At this stage, I have successfully extracted the data from the downloaded Spotify package, encompassing user listening history, playlists, artists, and albums. However, since the raw data is initially in JSON format, it necessitates conversion to a more manageable format for analysis, such as CSV.
To streamline this process I converted all the streaming history files, namely StreamingHistory0, StreamingHistory1, and StreamingHistory2, into the CSV format. This ensures uniformity and facilitates seamless data integration.
Subsequently, utilizing the robust capabilities of the Pandas library, I employ methods such as append, merge, and concat to consolidate the CSV files. This enables the aggregation of comprehensive data sets without compromising data integrity or introducing errors associated with manual data manipulation.
Moreover, to ensure data accuracy and reliability, I have diligently cleaned the datasets. This entails addressing missing values and identifying and appropriately handling outliers.
The resulting dataset from preprocessing contains 28,995 rows and 4 columns.
Using data mining techniques and exploratory data analysis, I will delve into the acquired Spotify data to uncover valuable insights about my music consumption patterns. By examining factors such as play counts, duration, genre preferences, and temporal trends, I aim to gain a deeper understanding of my musical preferences and habits.
Through the utilization of data visualization methods, I will present the findings of the data analysis in a clear and visually appealing manner. This will include interactive visualizations, charts, and graphs to illustrate trends, relationships, and notable patterns in my listening habits.
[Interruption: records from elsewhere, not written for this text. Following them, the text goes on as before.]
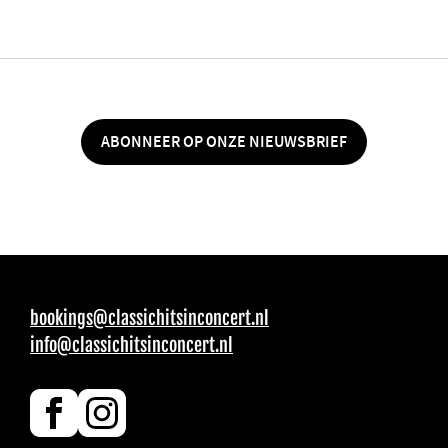
ABONNEER OP ONZE NIEUWSBRIEF
bookings@classichitsinconcert.nl
info@classichitsinconcert.nl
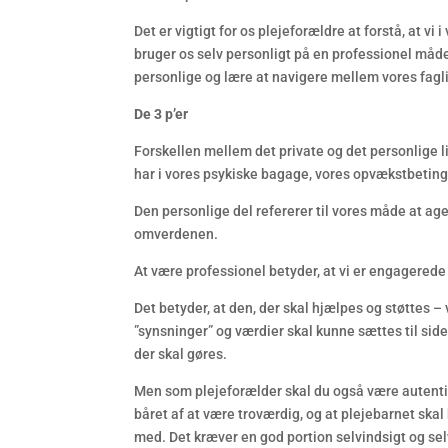
Det er vigtigt for os plejeforældre at forstå, at vi
bruger os selv personligt på en professionel måd
personlige og lære at navigere mellem vores fagl
De 3 p’er
Forskellen mellem det private og det personlige li
har i vores psykiske bagage, vores opvækstbeting
Den personlige del refererer til vores måde at a
omverdenen.
At være professionel betyder, at vi er engagerede 
Det betyder, at den, der skal hjælpes og støttes –
”synsninger” og værdier skal kunne sættes til si
der skal gøres.
Men som plejeforælder skal du også være autentisk.
båret af at være troværdig, og at plejebarnet skal 
med. Det kræver en god portion selvindsigt og selv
The project will progress to the application of machine learning algorithms and prediction techniques to replicate Spotify's yearly wrapped summary. By leveraging the historical data and utilizing prediction algorithms, I will strive to forecast the most listened-to artists, songs, and genres based on the current dataset. This predictive approach will provide valuable insights into potential future preferences and trends.
As this is the basic version of my Spotify data, the dataset exhibits low dimensionality, meaning it contains a limited number of columns or features to analyze. As a result, the scope for exploring complex relationships between variables may be restricted.